Le parquet de Marseille a confirmé que plusieurs perquisitions ont été menées ce mardi 16 juin à Nice, touchant la mairie, la préfecture des Alpes-Maritimes ainsi que les locaux de la police nationale et municipale. Ces opérations s'inscrivent dans l'enquête sur d'éventuelles failles du dispositif de sécurité mis en place le 14 juillet 2016, jour de l'attentat de Nice.

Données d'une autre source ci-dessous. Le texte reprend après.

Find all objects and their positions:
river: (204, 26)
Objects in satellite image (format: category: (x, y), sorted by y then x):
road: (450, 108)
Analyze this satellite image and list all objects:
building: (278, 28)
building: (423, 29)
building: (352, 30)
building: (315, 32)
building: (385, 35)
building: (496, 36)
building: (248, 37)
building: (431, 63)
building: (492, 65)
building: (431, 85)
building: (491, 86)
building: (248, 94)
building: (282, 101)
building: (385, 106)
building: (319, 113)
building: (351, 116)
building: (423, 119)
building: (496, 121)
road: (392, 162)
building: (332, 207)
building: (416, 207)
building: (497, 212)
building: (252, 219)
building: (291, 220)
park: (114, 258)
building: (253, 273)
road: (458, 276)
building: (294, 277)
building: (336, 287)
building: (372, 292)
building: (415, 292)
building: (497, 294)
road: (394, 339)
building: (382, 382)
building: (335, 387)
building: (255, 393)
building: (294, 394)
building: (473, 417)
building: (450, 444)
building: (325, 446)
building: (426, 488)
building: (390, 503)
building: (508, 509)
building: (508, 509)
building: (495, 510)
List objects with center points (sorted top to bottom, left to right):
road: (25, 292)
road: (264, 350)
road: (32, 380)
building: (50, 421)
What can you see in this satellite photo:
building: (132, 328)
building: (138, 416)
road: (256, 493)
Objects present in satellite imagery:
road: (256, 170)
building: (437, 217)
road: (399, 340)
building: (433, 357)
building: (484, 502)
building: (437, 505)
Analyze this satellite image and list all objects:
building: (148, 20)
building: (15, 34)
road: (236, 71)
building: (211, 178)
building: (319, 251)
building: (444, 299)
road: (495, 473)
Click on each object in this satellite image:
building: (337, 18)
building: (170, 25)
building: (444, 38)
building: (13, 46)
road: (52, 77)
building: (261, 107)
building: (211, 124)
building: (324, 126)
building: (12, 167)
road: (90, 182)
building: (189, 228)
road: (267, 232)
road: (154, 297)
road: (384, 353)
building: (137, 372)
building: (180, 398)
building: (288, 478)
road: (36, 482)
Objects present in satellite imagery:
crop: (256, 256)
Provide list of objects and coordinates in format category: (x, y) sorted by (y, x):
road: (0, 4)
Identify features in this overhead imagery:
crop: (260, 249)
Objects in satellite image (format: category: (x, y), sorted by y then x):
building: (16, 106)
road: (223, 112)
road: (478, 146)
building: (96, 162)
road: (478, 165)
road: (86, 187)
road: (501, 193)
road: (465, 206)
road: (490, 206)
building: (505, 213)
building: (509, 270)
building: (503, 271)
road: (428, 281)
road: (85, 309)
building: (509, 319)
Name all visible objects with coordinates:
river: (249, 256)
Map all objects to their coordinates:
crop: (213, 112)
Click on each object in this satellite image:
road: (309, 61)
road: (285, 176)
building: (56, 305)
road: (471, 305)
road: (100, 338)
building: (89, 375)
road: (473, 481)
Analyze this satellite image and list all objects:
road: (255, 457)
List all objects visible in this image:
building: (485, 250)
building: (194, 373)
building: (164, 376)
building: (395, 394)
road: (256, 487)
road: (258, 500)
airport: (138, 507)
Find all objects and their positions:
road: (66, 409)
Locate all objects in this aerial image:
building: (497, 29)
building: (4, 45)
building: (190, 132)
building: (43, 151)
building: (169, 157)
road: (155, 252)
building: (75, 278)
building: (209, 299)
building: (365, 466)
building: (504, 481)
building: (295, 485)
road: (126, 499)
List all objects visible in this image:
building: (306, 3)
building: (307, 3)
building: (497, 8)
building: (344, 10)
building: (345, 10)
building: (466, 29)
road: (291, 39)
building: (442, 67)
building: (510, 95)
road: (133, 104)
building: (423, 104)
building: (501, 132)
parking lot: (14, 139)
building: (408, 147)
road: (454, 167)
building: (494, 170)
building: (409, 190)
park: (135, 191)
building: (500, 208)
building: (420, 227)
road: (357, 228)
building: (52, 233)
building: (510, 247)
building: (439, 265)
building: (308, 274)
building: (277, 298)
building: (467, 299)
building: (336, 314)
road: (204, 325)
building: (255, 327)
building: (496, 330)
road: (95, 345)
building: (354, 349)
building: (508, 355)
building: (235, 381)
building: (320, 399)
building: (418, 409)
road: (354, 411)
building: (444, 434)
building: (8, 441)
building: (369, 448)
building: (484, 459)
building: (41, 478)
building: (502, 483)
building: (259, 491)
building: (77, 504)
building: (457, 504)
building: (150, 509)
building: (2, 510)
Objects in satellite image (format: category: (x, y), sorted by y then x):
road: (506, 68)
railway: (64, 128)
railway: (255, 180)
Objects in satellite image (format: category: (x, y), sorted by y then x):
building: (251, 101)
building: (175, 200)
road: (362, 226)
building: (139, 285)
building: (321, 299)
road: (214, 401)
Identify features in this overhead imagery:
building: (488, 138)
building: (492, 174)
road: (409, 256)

Un rebondissement majeur à l'approche des commémorations
Les trois magistrates en charge de ce dossier sensible, instruit depuis Marseille, ont effectué le déplacement pour superviser ces perquisitions. Cette avancée survient quelques jours seulement avant les commémorations des 10 ans de l'attentat, offrant un nouveau souffle à une enquête longtemps critiquée pour sa lenteur par les victimes.
La plainte initiale, déposée dès 2017, avait été classée sans suite par le parquet de Nice. Les victimes ont dû se constituer partie civile pour que la question de la sécurisation de la Prom'Party soit examinée par un juge. En 2023, le dossier a finalement été dépaysé vers Marseille.
Une décision cruciale de la cour d'Appel
Jusqu'à récemment, les investigations piétinaient, la plupart des demandes d'actes des avocats des victimes restant sans réponse. Cependant, une décision de la cour d'Appel d'Aix-en-Provence en janvier dernier a relancé l'enquête en faisant droit à la majorité des demandes des parties civiles. Les perquisitions de ce mardi sont la concrétisation de cette décision.
Selon nos informations, les lignes avaient déjà commencé à bouger il y a quelques semaines, lorsque des policiers présents le 14 juillet 2016 ont été recontactés par l'IGPN, chargée des investigations. L'arrêt de la cour d'Appel a ouvert la voie à leur réaudition.
Quatre témoins assistés mais aucune mise en examen
Les parties civiles ont également demandé que l'ancien député niçois Philippe Pradal soit réinterrogé à la lumière de ses déclarations lors du procès de l'attentat. Pradal, qui était maire de Nice à l'époque, avait estimé que « collectivement, les acteurs de la sécurisation… avaient amené la réponse adéquate », avant d'ajouter qu'« une organisation différente aurait pu, aurait dû être envisagée ».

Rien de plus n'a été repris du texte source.